The only problem with your theory is that average hurricane intensity has been trending downward:

http://www.aoml.noaa.gov/hrd/Landsea/downward/Fig2.html
4.3.2006 10:44pm
Freder Frederson (mail):
The only problem with your theory is that average hurricane intensity has been trending downward

The only problem with your graph is that it ends in 1995.
4.3.2006 10:49pm
Stormy Dragon (mail) (www):
>The only problem with your graph is that it ends in 1995.

So you're suggesting global warming only began in 1995?
4.3.2006 11:06pm
Lev:
Global warming could not begin until global cooling ended - hey, in the winter of 1976-77 one could walk on the Potomac River at the Memorial Bridge.

My kitchen sink has been overtopped any number of times, but it is never breached.

New Orleans should be a port city with a "quaint tourist attraction" attached, it should not be rebuilt unless it is in a different location that is more than 1-2 feet above sea level.

I think I heard Mother Nature saying, pretty clearly: "I built SE Lousiana to be a swamp, and that's what I want it to be."

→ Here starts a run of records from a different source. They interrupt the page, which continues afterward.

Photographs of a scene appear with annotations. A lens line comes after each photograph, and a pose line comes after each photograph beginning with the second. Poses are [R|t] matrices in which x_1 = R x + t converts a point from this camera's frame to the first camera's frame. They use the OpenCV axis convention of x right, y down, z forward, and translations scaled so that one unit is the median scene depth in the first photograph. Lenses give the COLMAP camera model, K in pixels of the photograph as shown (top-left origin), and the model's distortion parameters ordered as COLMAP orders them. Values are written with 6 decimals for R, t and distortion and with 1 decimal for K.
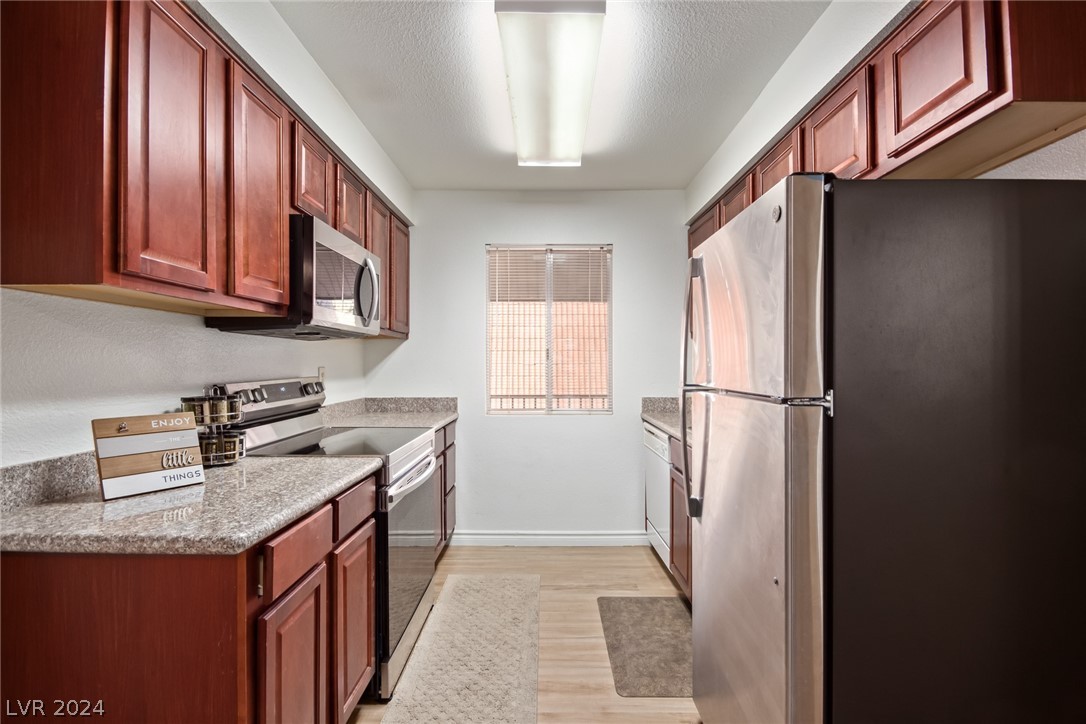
lens RADIAL K [[505.2, 0, 539.7], [0, 505.2, 367.2], [0, 0, 1]] dist [0.003223, -0.000346]
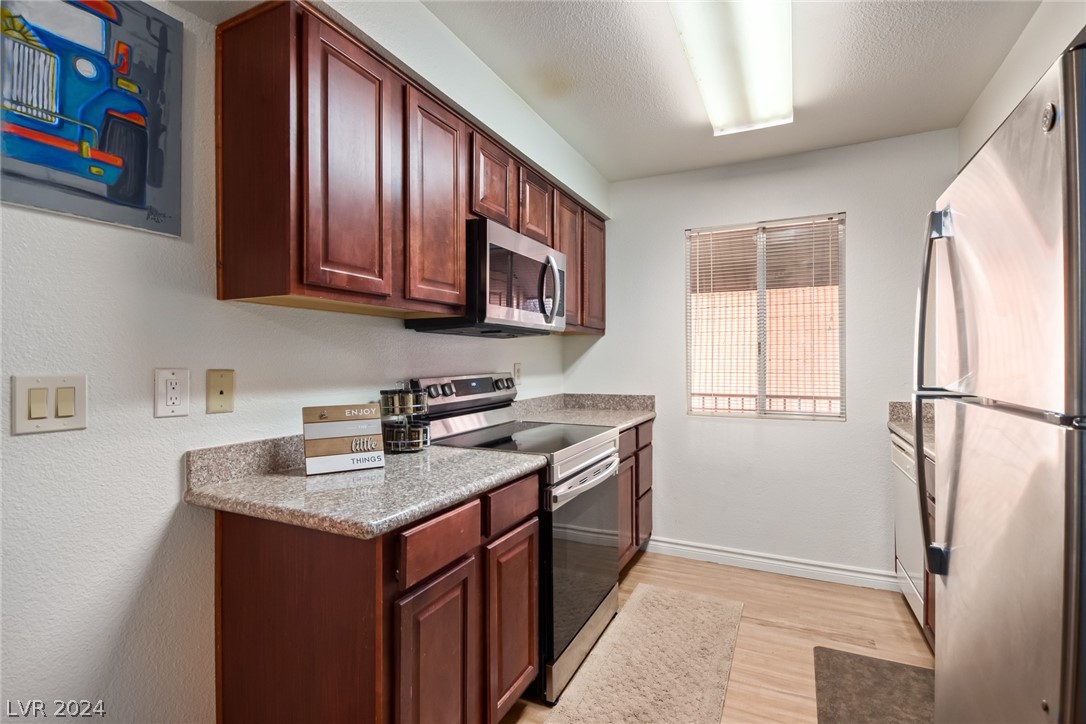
lens RADIAL K [[507.7, 0, 543.0], [0, 507.7, 362.0], [0, 0, 1]] dist [0.003688, -0.000635]
pose [[0.903130, -0.001338, -0.429365, 0.102788], [0.000430, 0.999997, -0.002212, -0.001326], [0.429367, 0.001814, 0.903128, 0.100217]]
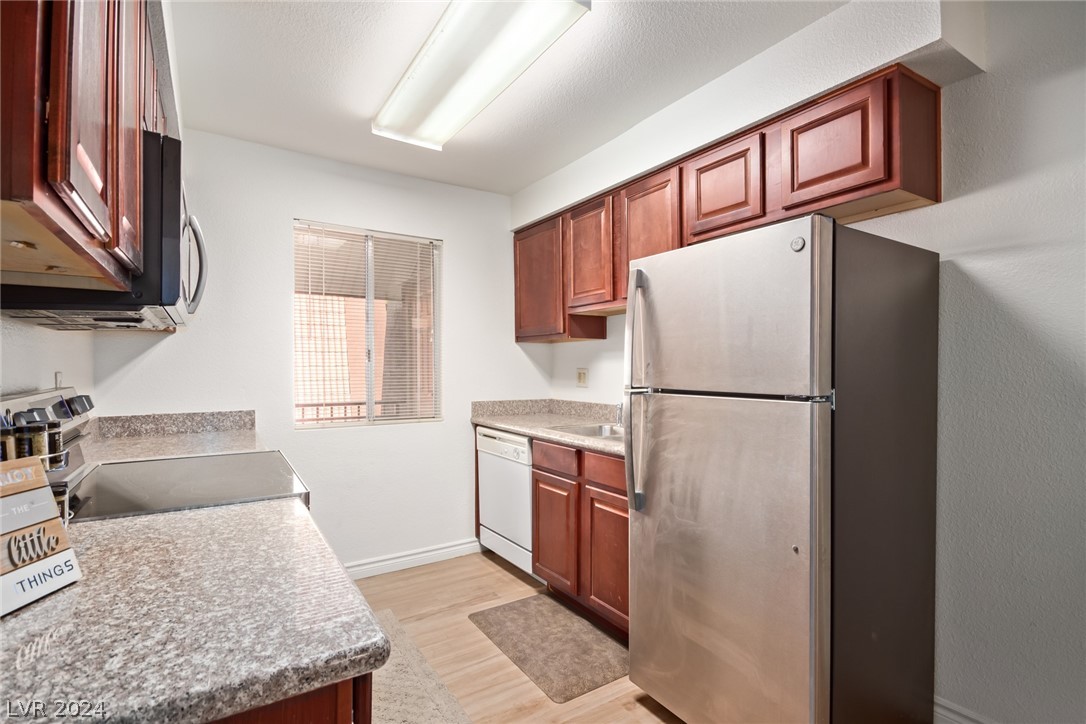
lens RADIAL K [[509.0, 0, 546.8], [0, 509.0, 373.7], [0, 0, 1]] dist [0.001950, -0.000510]
pose [[0.833687, -0.004693, 0.552218, -0.406035], [0.001474, 0.999979, 0.006273, -0.000702], [-0.552236, -0.004415, 0.833676, 0.187006]]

Yet another reason, aside from criminal incompetence of local elected officials and Corps of Engineers Edifice Complex, why "old" New Orleans should be abandoned:

A geological fault is sinking the place - Wash Post
4.4.2006 1:02am
Leland:
Cabbage:

I missed the coming out party but was there doubt?
4.4.2006 10:47am
Bill Woods (mail):
Although there has been a general global warming over the last 30 years and particularly over the last 10 years, the SST increases in the individual tropical cyclone basins have been smaller than the overall global warming (about half) and, according to the observations, have not brought about any significant increases in global major tropical cyclones except for the Atlantic which as has been discussed, has multi-decadal oscillations driven primarily by changes in Atlantic salinity. No credible observational evidence is available or likely will be available in the next few decades which will be able to directly associate global surface temperature change to changes in global hurricane frequency and intensity.
from William Gray's hurricane season forcast for 2006


These are hypothesized changes that may occur around the end of the 21st Century, when a doubling in the amount of carbon dioxide in the atmosphere may be observed. Changes seen today are likely to be on the order of a 1% alteration in frequency, intensity and rainfall in hurricanes - not even measurable by today's observational techniques.

Overall, these man-made alterations are quite tiny compared to the observed large natural hurricane variability. The Atlantic basin activity has cycles with about 3.5 major hurricanes a year in active periods and about 1.5 majors annually in quiet periods, with each lasting 25-40 years. Moreover, as Knutson and Tuleya stated in their 2004 Journal of Climate article:
"CO2-induced tropical cyclone intensity changes are unlikely to be detectable in historical observations and will probably not be detectable for decades to come."

NOAA FAQs: Subject: G3) What may happen with tropical cyclone activity due to global warming?